8. Volunteer in the Community
Team members can also learn about privilege by volunteering in the community. Serving food to the local unhoused population, building houses with donation groups, or managing a charity event will cause everyone to reflect on what they have and appreciate the people around them.
Putting inclusive HR conversations and core values into action also creates an empathy that confirms diverse mentalities in professional spaces. Employees will open their minds to people of different backgrounds and life experiences, teaching them how inclusion and diversity strengthen relationships.
9. Prompt Category-Inspired Conversations
Over a company-sponsored lunch, ask questions from ice breaker categories. Which arm goes on top when crossing your arms? Everyone will find things they have in common, and the workplace will feel more cohesive in diversity. It’s an excellent activity for management teams to help employees realise the meaning behind diversity in the workplace.
10. Try Stepping Together
Sometimes people don’t appear inclusive because social anxiety keeps them from getting to know people. Ask everyone to line up on either side of a room and step forward when they hear a true personal fact, like if they like dogs more than cats. As everyone steps forward or back, they’ll learn about each other and recognise the diversity in the room.
11. Decorate Holiday Cookies Together
It’s impossible not to have fun while decorating cookies with icing and other fun toppings. Ask your team to make their cookie a showcase of their personality. After everyone finishes, they can explain what each colour or symbol represents. The conversations will become naturally diverse and make everyone feel closer than before.
Renting a venue with a large kitchen is an excellent way to make this event happen for your workplace. When everyone has enough room to participate in the baking and decorating, conversations will develop around the event discussion prompts and make diversity their primary focus.
12. Schedule Numerous Holiday Events
There are so many holidays throughout the year, so why should the workplace only recognise federal holidays like Christmas and Easter? Take a survey to see which holidays everyone celebrates according to their cultures or religions. The workplace can plan events in accordance with those dates, so everyone feels equally valued.

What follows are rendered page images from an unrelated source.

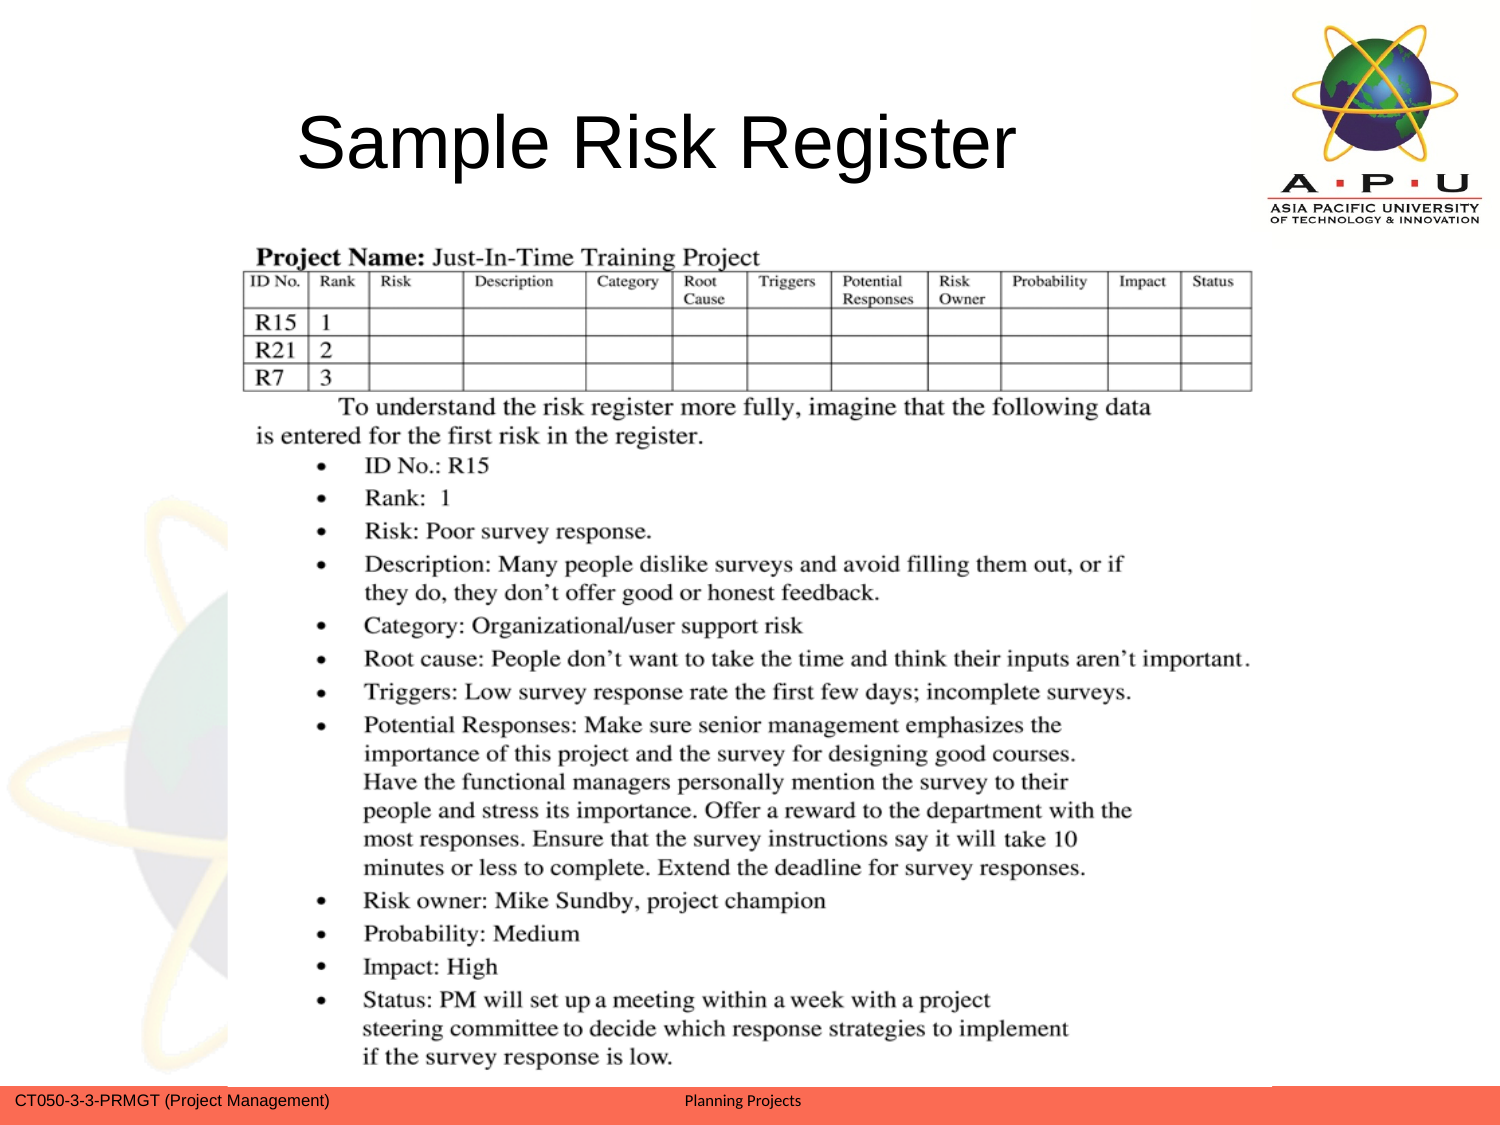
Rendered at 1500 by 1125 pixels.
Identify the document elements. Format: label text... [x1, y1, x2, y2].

title Sample Risk Register [79, 45, 1235, 233]
picture [227, 0, 1500, 1087]
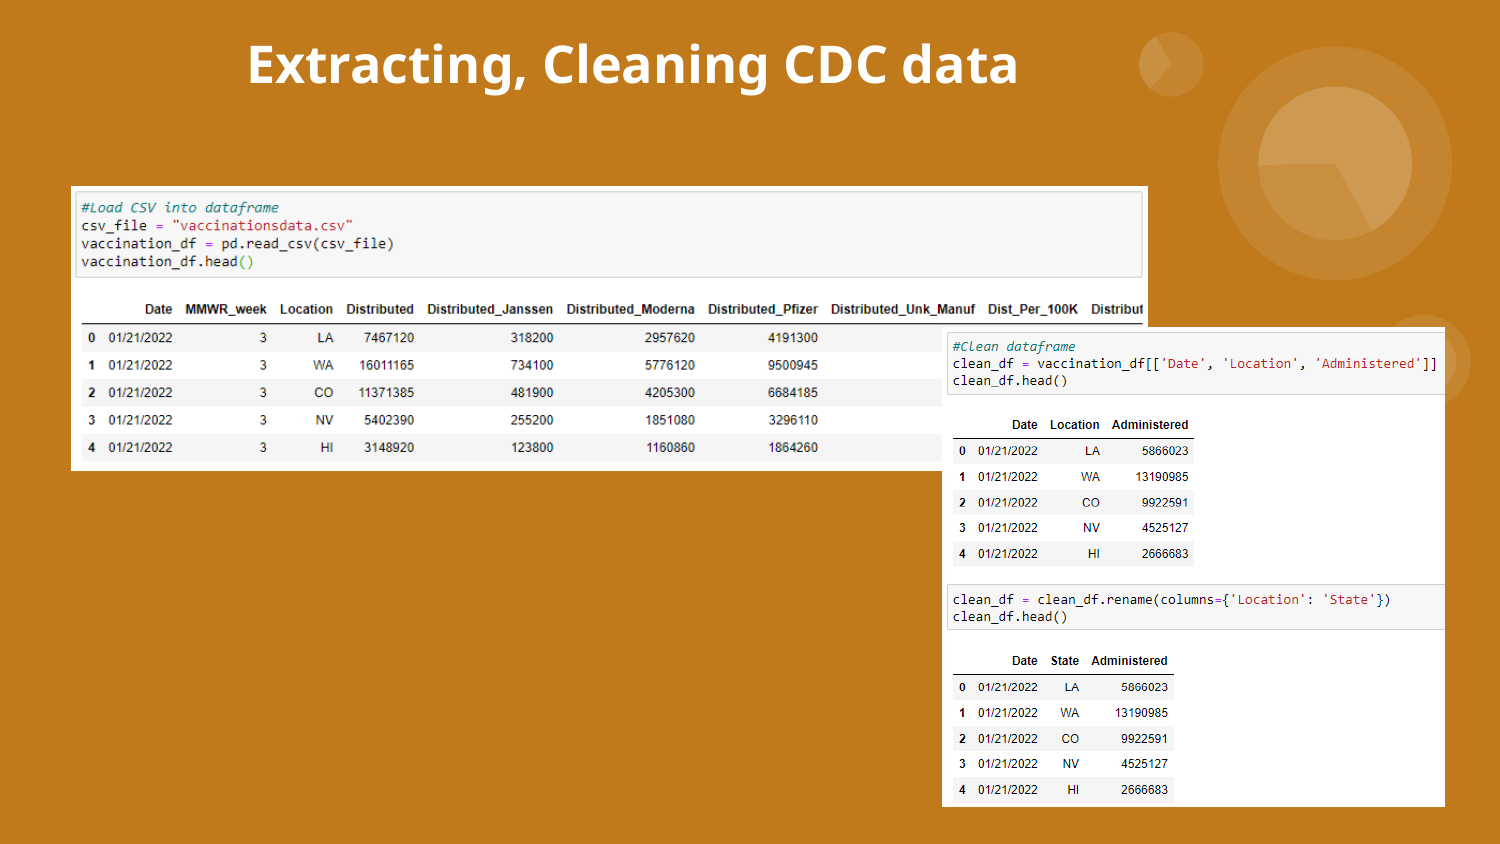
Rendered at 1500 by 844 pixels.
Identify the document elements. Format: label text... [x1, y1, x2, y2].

picture [71, 186, 1445, 808]
text_box Extracting, Cleaning CDC data [231, 16, 1311, 110]
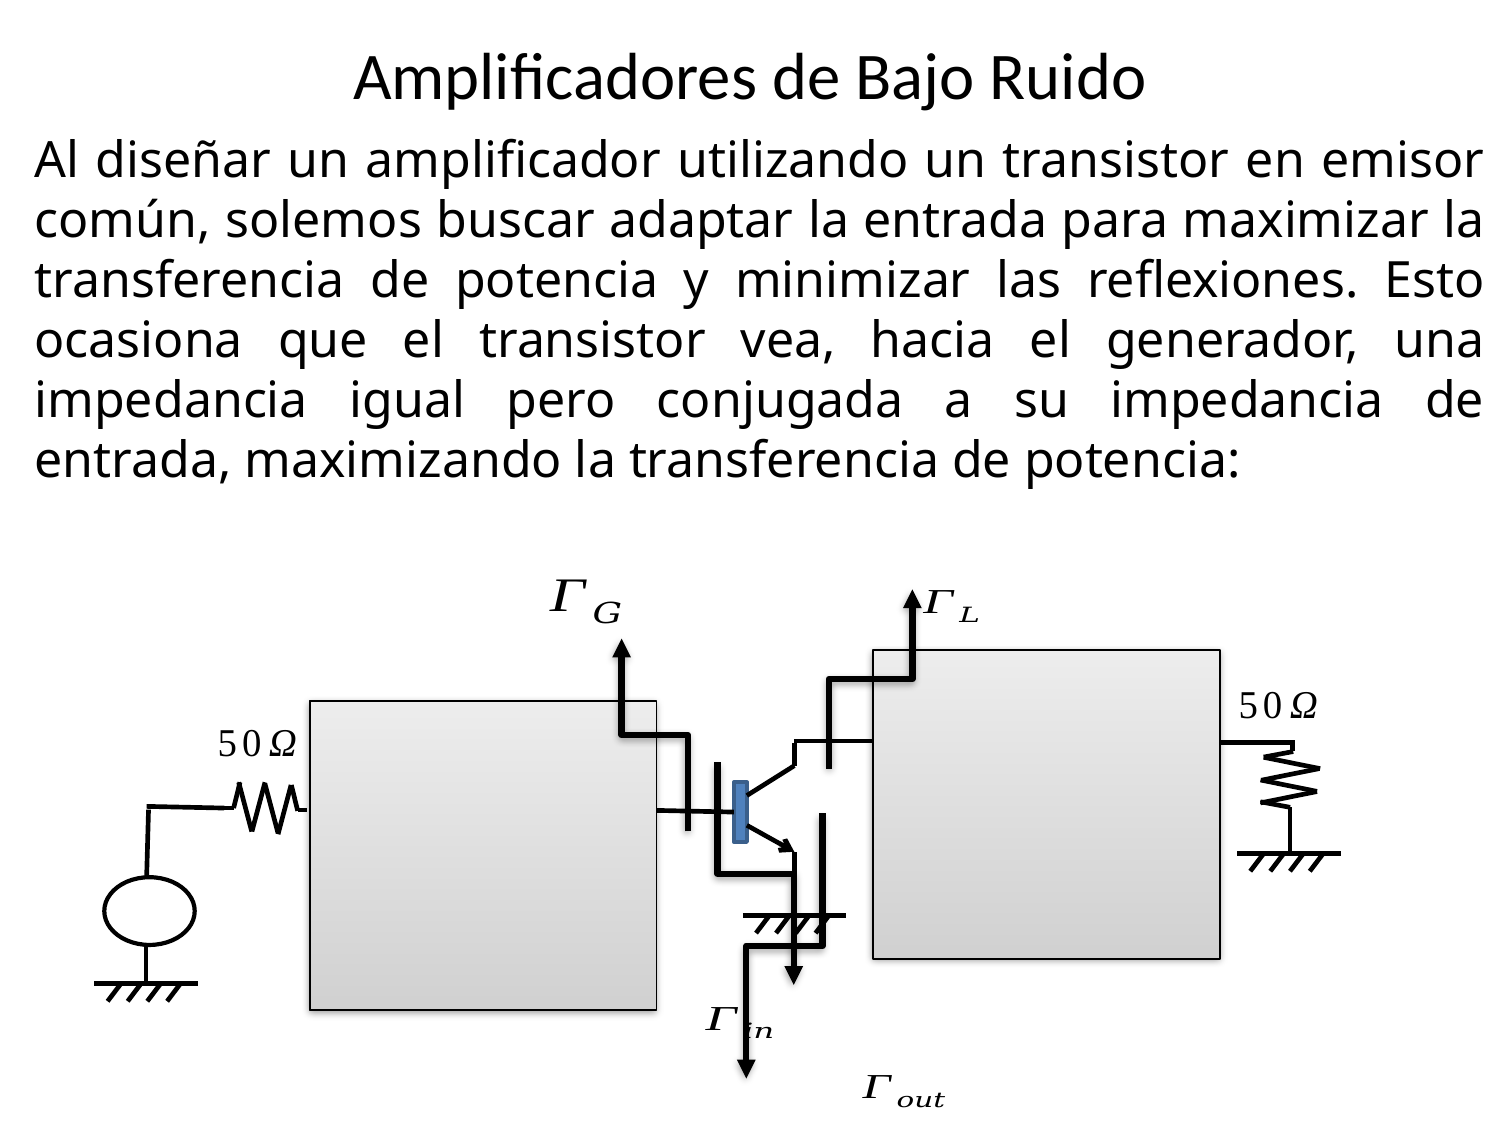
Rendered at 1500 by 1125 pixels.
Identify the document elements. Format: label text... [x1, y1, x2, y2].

subtitle Al diseñar un amplificador utilizando un transistor en emisor común, solemos buscar adaptar la entrada para maximizar la transferencia de potencia y minimizar las reflexiones. Esto ocasiona que el transistor vea, hacia el generador, una impedancia igual pero conjugada a su impedancia de entrada, maximizando la transferencia de potencia: [19, 119, 1500, 1112]
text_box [94, 568, 1341, 1112]
title Amplificadores de Bajo Ruido [0, 13, 1500, 133]
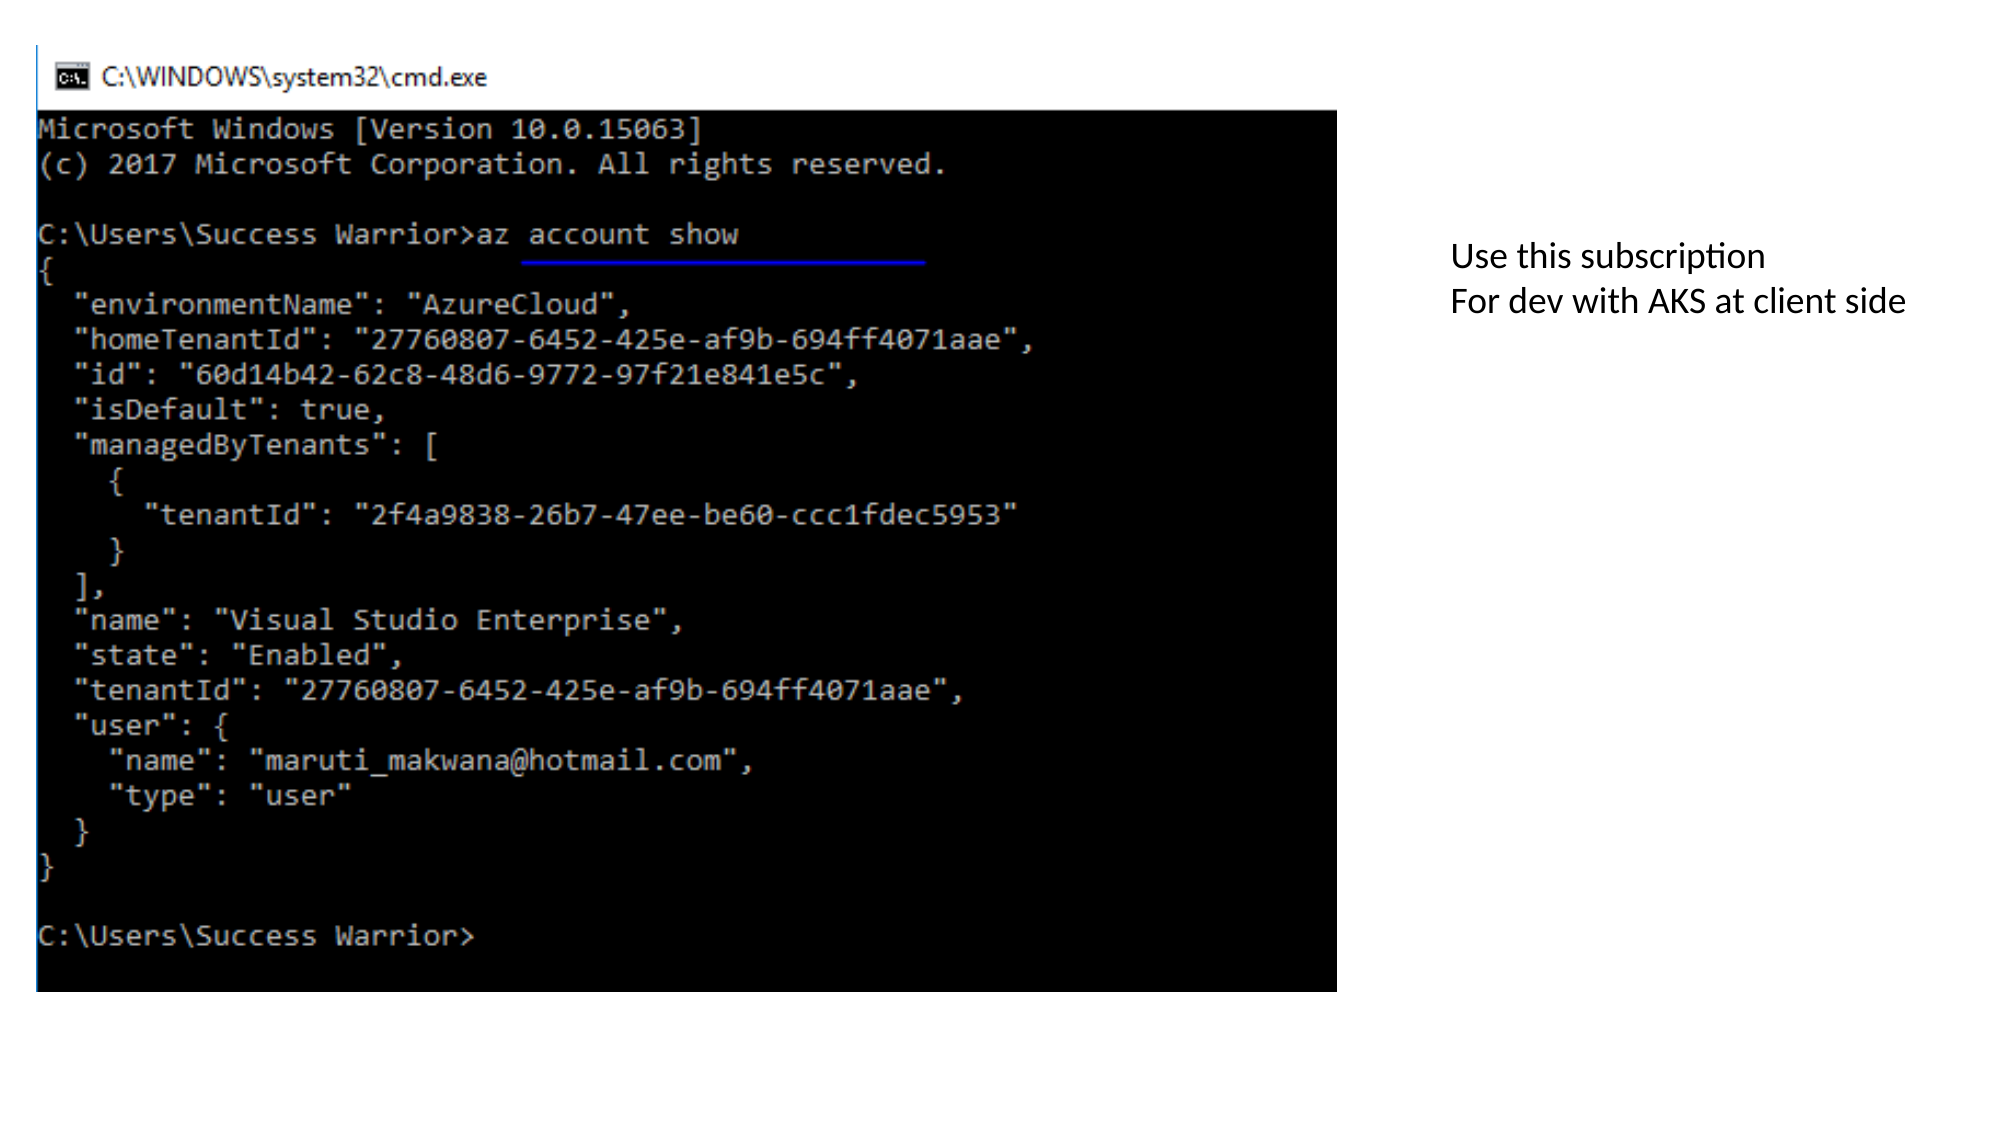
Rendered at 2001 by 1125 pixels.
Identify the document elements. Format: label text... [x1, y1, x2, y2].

picture [35, 45, 1337, 992]
text_box Use this subscription For dev with AKS at client side [1435, 223, 1923, 329]
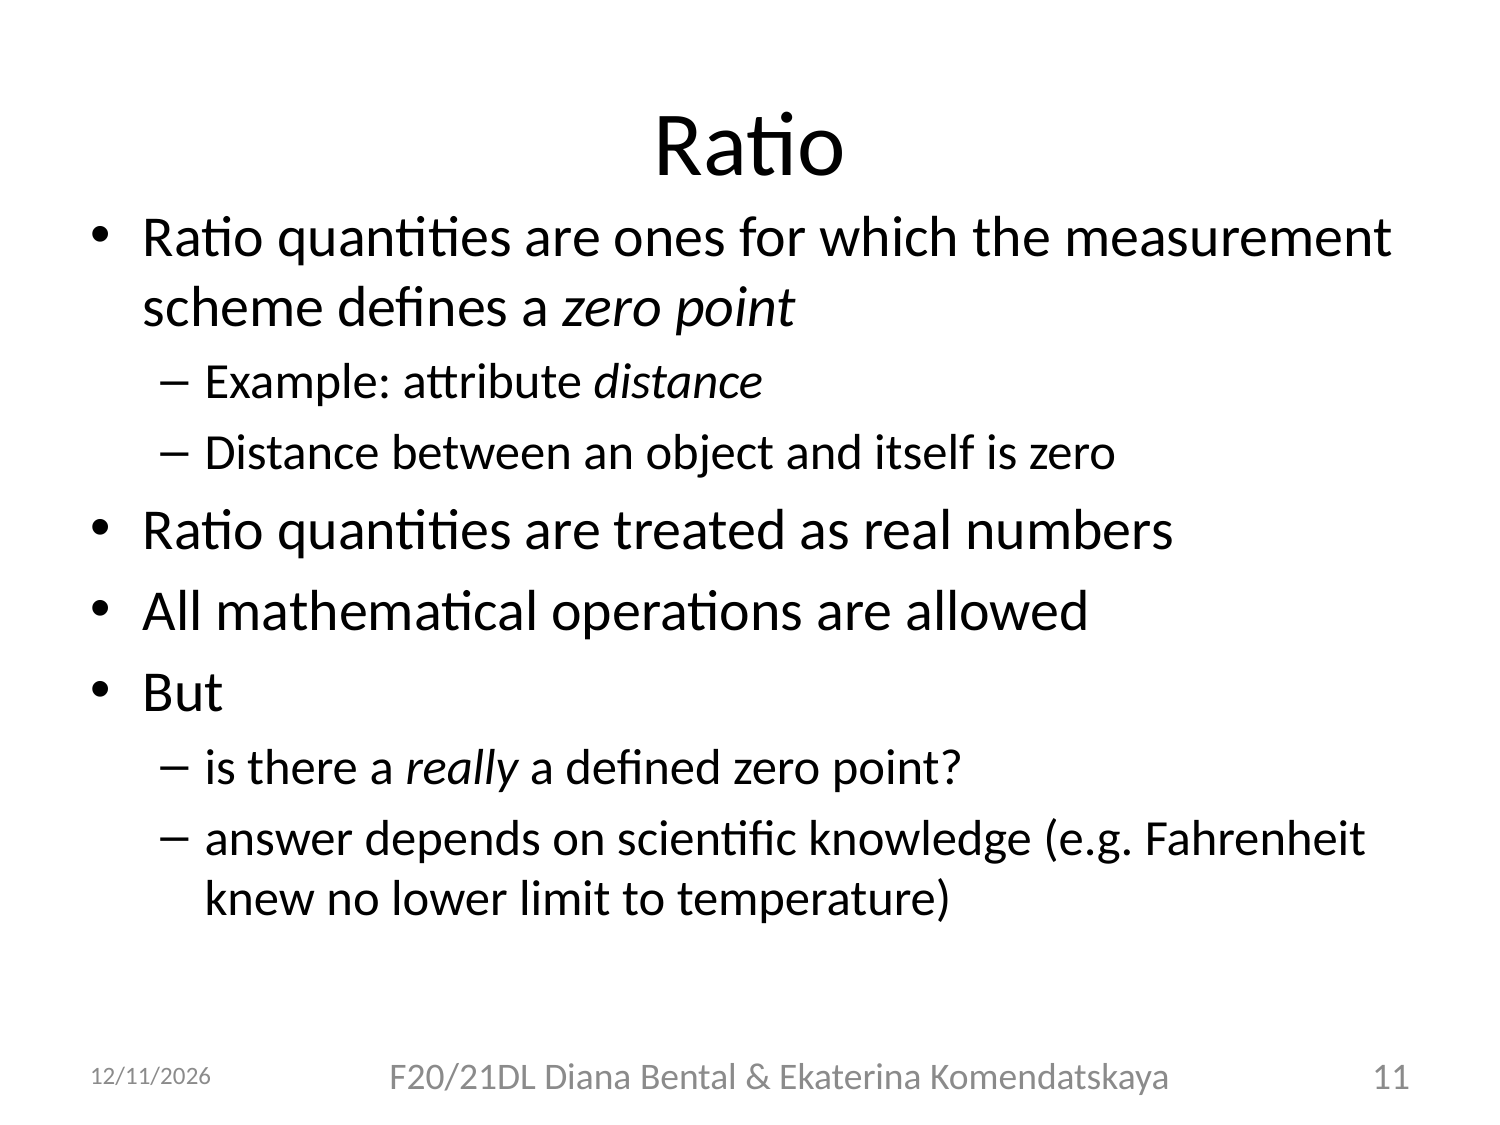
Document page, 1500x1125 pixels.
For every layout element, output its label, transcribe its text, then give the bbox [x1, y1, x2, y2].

13. Watch Cross-Cultural Movies
Start a film club if your team members are more interested in movies than books. Pick a cross-cultural film each month and post a discussion question in a private social media group. Everyone can chat about what they thought while watching the movie and use it to open conversations about diversity and inclusion.
Renting an event venue with large walls is an excellent way to make this team-building activity happen. Employers could rent a projector and hook up their laptops so everyone can watch a projected movie in a fun space. They’ll look forward to the event and remember it more than simply watching a film in their standard conference room.
14. Visit an Art Museum
Artists express themselves very differently, especially if they’re from different cultures. Take everyone to an art museum to value those differences in person. It’s impossible to deny that each piece is worthy of a museum spotlight. Their differences will highlight why diversity in the workplace is also worth celebrating.
15. Compare Generational Perspectives
Age gaps in the workplace can make people feel excluded from conversations or friend groups. Cross that generational divide by asking questions for each age group to answer. Once they answer questions about their favourite band growing up or which type of car they first drove, everyone will be able to bond over what once made them feel distant from each other.
Promote Diversity and Inclusion
It’s up to management teams to discover team-building activities to promote diversity and inclusion. After bringing up sensitive topics through fun games, activities, or lively books, everyone will understand that the differences they bring to the table are all worth celebrating.